▶ _Exercise details_
Range to reproduce from the entries below: the line with "Ручной слесарный инструмент", the line with "Опции и материалы", and every line in between. Give them exactly and give nothing else.

────────────────────────────────────────

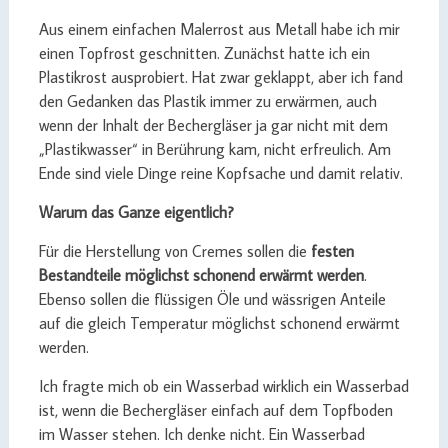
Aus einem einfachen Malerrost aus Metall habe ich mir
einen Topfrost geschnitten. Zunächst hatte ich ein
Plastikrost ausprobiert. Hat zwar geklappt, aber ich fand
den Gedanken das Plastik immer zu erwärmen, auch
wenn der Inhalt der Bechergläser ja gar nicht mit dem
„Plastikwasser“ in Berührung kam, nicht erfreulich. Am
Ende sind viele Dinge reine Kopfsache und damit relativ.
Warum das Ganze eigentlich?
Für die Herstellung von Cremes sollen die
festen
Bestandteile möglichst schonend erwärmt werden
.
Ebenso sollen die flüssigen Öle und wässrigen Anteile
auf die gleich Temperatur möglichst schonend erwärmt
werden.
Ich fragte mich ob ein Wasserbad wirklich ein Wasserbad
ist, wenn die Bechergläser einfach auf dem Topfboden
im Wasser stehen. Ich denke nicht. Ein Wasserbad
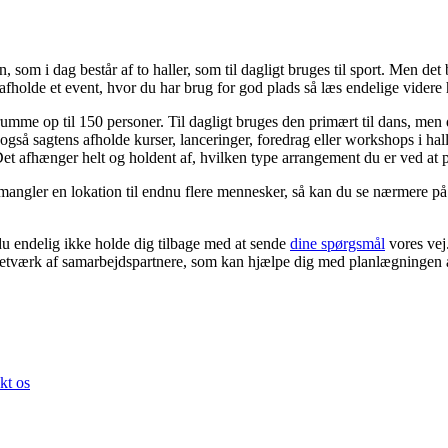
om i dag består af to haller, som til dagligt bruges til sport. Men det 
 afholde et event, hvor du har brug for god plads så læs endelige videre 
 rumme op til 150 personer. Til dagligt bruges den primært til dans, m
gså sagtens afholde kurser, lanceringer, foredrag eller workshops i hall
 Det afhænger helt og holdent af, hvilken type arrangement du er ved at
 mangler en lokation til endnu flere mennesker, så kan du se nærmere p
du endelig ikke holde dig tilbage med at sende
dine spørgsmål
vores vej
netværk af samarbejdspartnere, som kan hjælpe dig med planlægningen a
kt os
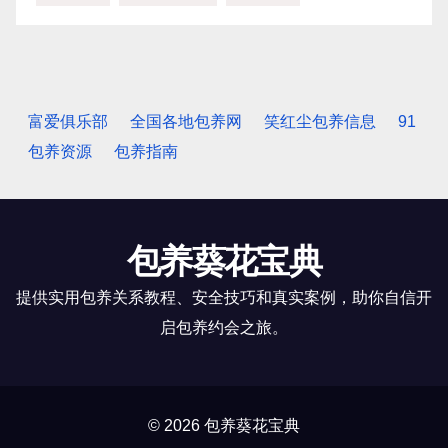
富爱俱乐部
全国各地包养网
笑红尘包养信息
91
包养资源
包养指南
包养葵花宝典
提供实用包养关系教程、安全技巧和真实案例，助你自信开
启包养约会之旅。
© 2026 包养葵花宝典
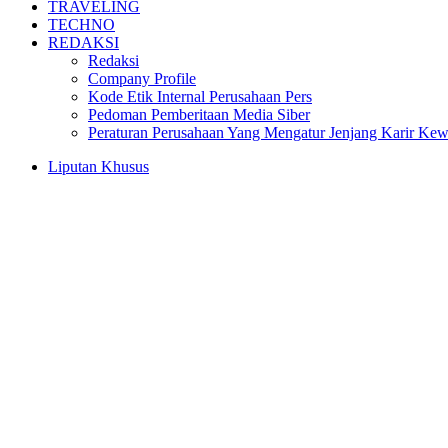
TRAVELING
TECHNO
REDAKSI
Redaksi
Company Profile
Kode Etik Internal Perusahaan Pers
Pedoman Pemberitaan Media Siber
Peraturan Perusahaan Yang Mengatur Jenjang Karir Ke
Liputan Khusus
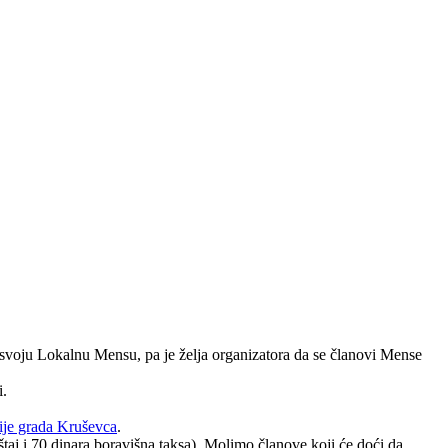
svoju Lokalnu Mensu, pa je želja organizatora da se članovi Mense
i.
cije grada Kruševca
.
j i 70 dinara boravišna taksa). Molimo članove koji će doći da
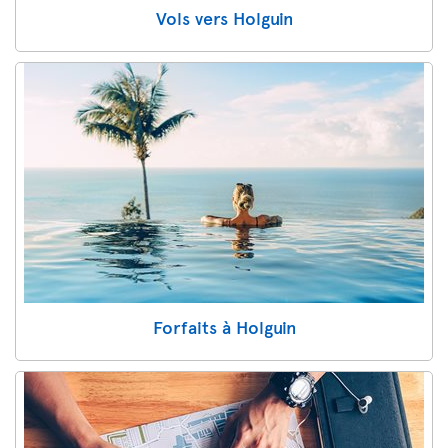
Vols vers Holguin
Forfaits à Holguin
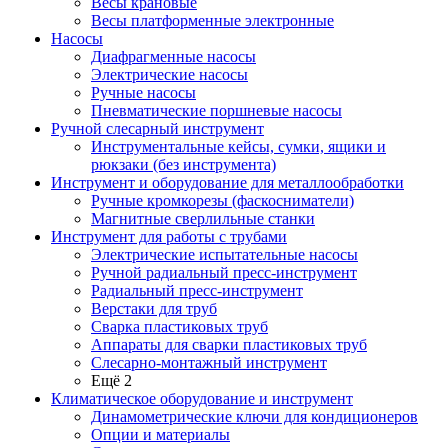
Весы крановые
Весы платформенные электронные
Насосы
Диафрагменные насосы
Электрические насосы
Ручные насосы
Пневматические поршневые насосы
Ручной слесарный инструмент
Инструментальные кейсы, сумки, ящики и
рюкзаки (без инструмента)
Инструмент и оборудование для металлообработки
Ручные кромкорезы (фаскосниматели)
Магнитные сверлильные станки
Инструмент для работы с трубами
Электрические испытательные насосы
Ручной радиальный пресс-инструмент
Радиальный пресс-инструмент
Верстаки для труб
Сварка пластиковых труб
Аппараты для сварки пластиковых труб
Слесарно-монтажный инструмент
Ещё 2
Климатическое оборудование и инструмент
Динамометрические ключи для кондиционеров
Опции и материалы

────────────────────────────────────────

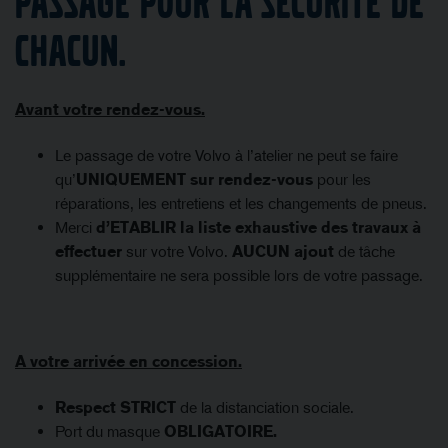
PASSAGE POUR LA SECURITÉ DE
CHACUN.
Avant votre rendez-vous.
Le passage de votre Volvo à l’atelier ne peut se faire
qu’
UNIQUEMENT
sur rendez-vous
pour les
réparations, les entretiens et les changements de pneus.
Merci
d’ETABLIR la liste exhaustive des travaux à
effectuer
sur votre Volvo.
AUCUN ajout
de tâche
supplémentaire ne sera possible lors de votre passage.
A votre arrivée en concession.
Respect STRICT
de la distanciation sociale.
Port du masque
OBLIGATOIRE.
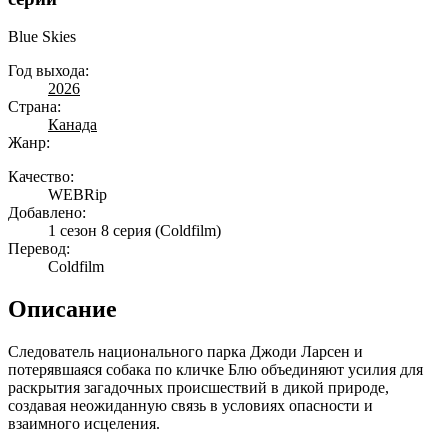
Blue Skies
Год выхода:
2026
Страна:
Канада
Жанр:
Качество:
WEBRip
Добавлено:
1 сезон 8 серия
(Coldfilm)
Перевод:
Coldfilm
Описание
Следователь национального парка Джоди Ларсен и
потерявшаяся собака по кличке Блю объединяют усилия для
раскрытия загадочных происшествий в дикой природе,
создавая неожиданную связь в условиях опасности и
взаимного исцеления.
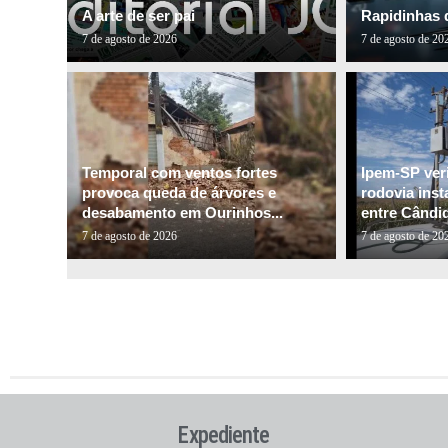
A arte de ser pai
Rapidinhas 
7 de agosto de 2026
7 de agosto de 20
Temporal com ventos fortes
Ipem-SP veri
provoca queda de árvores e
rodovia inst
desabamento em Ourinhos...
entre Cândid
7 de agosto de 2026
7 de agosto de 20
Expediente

────────────────────────────────────────

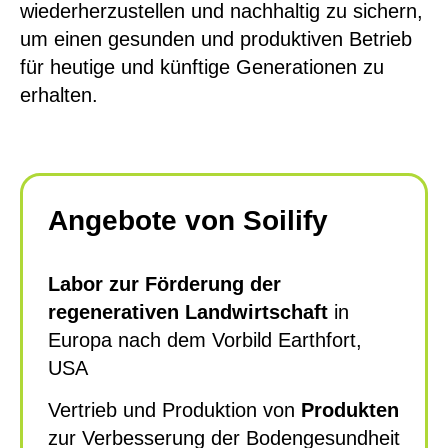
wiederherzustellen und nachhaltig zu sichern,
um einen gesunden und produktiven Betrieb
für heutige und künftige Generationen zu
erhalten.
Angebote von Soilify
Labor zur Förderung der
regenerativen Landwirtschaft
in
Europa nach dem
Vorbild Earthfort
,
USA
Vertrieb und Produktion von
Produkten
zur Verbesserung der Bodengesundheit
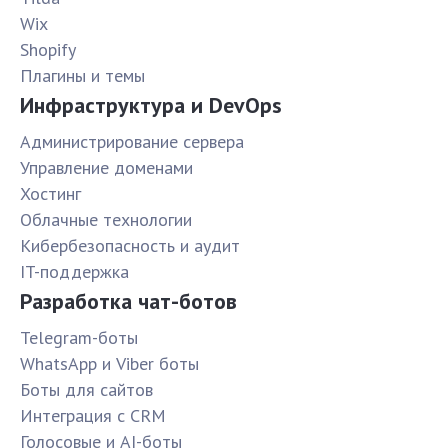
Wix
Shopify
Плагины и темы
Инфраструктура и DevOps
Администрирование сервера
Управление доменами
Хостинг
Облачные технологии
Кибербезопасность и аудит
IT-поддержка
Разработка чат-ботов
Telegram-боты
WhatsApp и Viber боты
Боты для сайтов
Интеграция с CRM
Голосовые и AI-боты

────────────────────────────────────────

▶ _Result below_
Ручной слесарный инструмент
Инструментальные кейсы, сумки, ящики и
рюкзаки (без инструмента)
Инструмент и оборудование для металлообработки
Ручные кромкорезы (фаскосниматели)
Магнитные сверлильные станки
Инструмент для работы с трубами
Электрические испытательные насосы
Ручной радиальный пресс-инструмент
Радиальный пресс-инструмент
Верстаки для труб
Сварка пластиковых труб
Аппараты для сварки пластиковых труб
Слесарно-монтажный инструмент
Ещё 2
Климатическое оборудование и инструмент
Динамометрические ключи для кондиционеров
Опции и материалы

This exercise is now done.